LEARNING ENERGY-BASED GENERATIVE MODELS VIA COARSE-TO-FINE EXPANDING AND SAMPLING

Abstract

Energy-based models (EBMs) parameterized by neural networks can be trained by the Markov chain Monte Carlo (MCMC) sampling-based maximum likelihood estimation. Despite the recent significant success of EBMs in image generation, the current approaches to train EBMs are unstable and have difficulty synthesizing diverse and high-fidelity images. In this paper, we propose to train EBMs via a multistage coarse-to-fine expanding and sampling strategy, which starts with learning a coarse-level EBM from images at low resolution and then gradually transits to learn a finer-level EBM from images at higher resolution by expanding the energy function as the learning progresses. The proposed framework is computationally efficient with smooth learning and sampling. It achieves the best performance on image generation amongst all EBMs and is the first successful EBM to synthesize high-fidelity images at 512 × 512 resolution. It can also be useful for image restoration and out-of-distribution detection.
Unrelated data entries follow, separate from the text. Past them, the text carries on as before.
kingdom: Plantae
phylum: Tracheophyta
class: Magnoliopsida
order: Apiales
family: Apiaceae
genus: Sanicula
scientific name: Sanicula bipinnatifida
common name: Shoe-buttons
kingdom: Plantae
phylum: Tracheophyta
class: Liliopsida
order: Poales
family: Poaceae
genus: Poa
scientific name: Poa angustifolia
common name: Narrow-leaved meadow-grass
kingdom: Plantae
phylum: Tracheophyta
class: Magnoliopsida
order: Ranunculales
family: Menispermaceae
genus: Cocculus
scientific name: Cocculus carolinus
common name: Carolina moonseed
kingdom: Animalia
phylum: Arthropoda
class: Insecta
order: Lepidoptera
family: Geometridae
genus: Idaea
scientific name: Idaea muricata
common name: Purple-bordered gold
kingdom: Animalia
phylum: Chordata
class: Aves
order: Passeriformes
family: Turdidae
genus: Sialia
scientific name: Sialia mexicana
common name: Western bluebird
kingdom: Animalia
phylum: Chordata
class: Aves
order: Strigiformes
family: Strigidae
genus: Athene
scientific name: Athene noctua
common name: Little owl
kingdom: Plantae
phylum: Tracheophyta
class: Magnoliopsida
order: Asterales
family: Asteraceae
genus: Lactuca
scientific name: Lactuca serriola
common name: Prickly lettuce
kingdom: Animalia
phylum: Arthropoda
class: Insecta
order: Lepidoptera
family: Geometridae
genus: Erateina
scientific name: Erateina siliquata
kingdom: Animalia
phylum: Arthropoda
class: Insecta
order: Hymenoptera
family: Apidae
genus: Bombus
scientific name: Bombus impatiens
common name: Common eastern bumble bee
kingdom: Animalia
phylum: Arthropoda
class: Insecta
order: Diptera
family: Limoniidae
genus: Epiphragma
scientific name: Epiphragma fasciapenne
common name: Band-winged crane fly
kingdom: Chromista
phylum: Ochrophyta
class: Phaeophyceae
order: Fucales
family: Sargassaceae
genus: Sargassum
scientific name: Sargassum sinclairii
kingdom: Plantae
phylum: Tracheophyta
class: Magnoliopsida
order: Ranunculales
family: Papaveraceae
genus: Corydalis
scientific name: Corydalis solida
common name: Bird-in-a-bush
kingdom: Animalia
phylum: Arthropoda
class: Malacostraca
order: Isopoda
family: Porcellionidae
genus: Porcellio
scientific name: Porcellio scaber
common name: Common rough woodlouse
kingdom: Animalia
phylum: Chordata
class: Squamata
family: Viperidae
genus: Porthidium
Lastly, the proposed framework is further generalized to the one-sided unsupervised image-to-image translation and beats baseline methods in terms of model size and training budget. We also present a gradient-based generative saliency method to interpret the translation dynamics.



Figure 1: Highlights of our contributions. (a) Coarse-to-fine EBM with gradient-based MCMC sampling. (b) High-fidelity image generation (512 × 512), image denoising, and image inpainting from top to bottom. (x: corrupted image, x: restored image, x: ground truth). (c) Energy-based unsupervised image-to-image translation (256 × 256) interpreted by the generative saliency.